Tina Dettman-Bielefeldt interviewed me last week for this article. I really appreciate the time she took and I really think she got the heart of my business. Minor inaccuracies like the potential partnership with another friend in Madison was before I opened my teahouse in Milwaukee, but I see that as a minor thing. Things are picking up in my business and hopefully continue. We shall see. I do not want to seem too presumptuous.
I am proud of the tea education I received from the Specialty Tea Insitute (STI) in New York City. I became a certified tea specialist in 2009 and am the only one with this designation in Wisconsin. There have been a few minor changes, but what I am more amazed is how the foundation of my education is still relevant and even more relevant nowadays.
I have taught at least four Tea 101 classes or basic tea education classes. Most of the information in these classes were from my Foundation Level 1 class with maybe a little from the Foundation Level 2 class. I continued my education with the Professional Series and graduated from the Level 3, making me a certified tea specialist (not my designated, but STI’s designation). There are five classes with at least one class lasting two days to graduate with my designation. All the classes, even the Foundation 1 and 2 were 8-hour classes with the Professional Black Teas class being two 8-hour days. In each Professional class, we tried between 30-40 loose leaf teas with the Black Teas class at least double because of it being two days. The Professional Cupping class I do not remember how many teas we tried, but that class was specially taught to teach us proper cupping techniques and to develop our palate, so it was probably closer to the amount of our Black Tea class. All tea used during my education were loose leaf teas. I also took a Level 4 Class the Technology of Tea would love to take all of the Level 4 classes.

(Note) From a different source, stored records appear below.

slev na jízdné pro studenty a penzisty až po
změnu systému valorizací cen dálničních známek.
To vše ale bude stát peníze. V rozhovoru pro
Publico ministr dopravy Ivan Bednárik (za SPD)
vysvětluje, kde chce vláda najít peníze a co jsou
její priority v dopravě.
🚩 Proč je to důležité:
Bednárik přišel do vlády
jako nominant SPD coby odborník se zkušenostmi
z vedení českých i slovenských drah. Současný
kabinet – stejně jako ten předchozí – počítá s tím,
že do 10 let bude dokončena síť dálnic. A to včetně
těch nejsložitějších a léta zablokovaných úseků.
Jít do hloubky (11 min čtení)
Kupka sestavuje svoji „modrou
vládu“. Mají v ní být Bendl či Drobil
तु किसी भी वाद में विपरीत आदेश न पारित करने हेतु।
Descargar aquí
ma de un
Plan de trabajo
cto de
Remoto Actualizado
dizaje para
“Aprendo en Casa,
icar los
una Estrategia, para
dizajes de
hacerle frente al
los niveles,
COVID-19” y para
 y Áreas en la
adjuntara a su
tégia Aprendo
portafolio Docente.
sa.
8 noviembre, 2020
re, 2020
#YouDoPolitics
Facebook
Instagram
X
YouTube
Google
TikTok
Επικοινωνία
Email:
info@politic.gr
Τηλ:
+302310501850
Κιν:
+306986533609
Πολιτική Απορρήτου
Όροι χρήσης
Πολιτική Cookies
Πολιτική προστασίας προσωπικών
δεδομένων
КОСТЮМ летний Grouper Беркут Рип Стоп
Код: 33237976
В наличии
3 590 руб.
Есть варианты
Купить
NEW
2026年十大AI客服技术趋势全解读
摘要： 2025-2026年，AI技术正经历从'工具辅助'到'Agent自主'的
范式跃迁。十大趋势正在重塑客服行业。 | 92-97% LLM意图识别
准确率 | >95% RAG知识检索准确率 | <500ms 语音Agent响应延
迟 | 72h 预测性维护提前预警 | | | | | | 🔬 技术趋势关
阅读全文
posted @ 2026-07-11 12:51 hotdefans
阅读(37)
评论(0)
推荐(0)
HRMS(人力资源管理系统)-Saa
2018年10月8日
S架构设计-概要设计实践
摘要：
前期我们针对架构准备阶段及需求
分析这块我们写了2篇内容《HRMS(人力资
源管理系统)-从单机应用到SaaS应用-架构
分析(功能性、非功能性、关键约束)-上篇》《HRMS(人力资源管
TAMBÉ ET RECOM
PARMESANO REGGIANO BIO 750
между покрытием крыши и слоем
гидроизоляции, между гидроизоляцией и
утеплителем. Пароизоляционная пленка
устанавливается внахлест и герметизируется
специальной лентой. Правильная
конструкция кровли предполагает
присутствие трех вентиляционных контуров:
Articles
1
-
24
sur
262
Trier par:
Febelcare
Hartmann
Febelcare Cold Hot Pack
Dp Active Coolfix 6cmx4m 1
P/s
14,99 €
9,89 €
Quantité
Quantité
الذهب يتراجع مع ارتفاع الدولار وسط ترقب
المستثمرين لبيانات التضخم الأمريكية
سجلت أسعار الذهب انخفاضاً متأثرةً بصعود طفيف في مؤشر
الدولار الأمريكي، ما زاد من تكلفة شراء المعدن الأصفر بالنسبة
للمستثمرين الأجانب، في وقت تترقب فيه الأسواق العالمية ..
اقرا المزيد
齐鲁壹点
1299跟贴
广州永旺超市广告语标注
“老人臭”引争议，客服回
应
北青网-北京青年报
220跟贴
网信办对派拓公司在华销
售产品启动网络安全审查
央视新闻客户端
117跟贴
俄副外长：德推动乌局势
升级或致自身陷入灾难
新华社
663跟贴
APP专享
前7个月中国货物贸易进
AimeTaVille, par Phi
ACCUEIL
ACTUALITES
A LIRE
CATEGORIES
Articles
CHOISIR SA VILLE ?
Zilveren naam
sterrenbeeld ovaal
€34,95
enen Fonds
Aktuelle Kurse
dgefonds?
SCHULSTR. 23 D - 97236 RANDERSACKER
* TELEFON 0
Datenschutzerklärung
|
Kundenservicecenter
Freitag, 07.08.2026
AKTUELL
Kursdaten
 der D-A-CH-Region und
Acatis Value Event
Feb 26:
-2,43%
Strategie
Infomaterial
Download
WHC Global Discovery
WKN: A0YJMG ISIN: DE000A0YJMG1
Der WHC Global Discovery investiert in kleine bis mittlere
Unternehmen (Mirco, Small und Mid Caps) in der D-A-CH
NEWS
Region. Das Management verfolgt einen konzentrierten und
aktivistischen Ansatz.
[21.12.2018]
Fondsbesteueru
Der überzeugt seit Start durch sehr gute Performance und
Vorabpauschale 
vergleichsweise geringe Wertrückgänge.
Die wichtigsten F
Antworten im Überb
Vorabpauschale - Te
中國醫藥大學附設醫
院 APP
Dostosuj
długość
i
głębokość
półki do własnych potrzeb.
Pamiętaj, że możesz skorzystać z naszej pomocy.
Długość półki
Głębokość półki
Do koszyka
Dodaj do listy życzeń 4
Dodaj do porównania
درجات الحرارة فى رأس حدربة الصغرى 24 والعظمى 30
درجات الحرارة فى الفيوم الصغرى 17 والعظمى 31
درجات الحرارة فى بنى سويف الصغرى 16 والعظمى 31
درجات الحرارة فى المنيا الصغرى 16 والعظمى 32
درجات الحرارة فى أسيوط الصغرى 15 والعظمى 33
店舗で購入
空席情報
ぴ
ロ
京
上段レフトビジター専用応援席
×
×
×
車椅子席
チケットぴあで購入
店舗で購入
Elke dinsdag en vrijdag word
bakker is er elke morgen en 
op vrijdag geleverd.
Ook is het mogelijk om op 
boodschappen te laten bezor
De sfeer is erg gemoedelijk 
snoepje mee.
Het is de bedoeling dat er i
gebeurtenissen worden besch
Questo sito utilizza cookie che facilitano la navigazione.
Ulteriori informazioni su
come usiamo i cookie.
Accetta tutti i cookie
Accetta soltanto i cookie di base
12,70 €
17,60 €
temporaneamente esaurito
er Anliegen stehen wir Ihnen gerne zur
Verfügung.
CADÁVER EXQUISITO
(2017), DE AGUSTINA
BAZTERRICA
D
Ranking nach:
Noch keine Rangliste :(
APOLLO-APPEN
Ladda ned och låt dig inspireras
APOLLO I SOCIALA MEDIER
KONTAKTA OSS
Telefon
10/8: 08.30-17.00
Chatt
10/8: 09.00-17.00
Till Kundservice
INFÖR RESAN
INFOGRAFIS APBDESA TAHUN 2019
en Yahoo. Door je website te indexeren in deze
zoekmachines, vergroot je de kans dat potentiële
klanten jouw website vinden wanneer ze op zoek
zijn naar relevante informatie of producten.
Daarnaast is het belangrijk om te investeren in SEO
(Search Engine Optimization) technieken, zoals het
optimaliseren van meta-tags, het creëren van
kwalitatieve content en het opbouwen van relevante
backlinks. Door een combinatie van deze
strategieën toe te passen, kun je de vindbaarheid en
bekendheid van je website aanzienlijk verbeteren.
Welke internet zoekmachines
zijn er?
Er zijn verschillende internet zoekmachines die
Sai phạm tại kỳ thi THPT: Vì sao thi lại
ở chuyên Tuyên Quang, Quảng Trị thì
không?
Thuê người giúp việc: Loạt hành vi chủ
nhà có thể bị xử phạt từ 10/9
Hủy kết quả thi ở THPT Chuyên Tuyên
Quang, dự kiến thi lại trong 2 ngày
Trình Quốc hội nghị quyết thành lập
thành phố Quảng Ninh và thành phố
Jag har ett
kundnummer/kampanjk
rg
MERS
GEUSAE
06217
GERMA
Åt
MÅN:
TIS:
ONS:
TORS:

There is a lot of misinformation on the internet we all know this. I am not saying that there is not good information too, but a lot of self-appointed “tea experts” base their qualifications because they read it on the internet. Not on years of experience and not on knowledge from the industry leaders teaching you. The reason I address this is I have noticed some people coming to my classes with misinformation they learned from “tea experts”. My question is without a solid foundation how can someone detect if an article is faulty? Especially someone who cannot even give correct information on the basics? How can they even consider themselves a tea expert? I do not consider myself an expert and I have been trained by the world’s best. I consider myself a certified tea specialist because STI has given me this designation and I earned it by taking classes for years. You cannot quick read a few articles on the internet and practice law or even be a librarian. My sister is a librarian and you need your masters.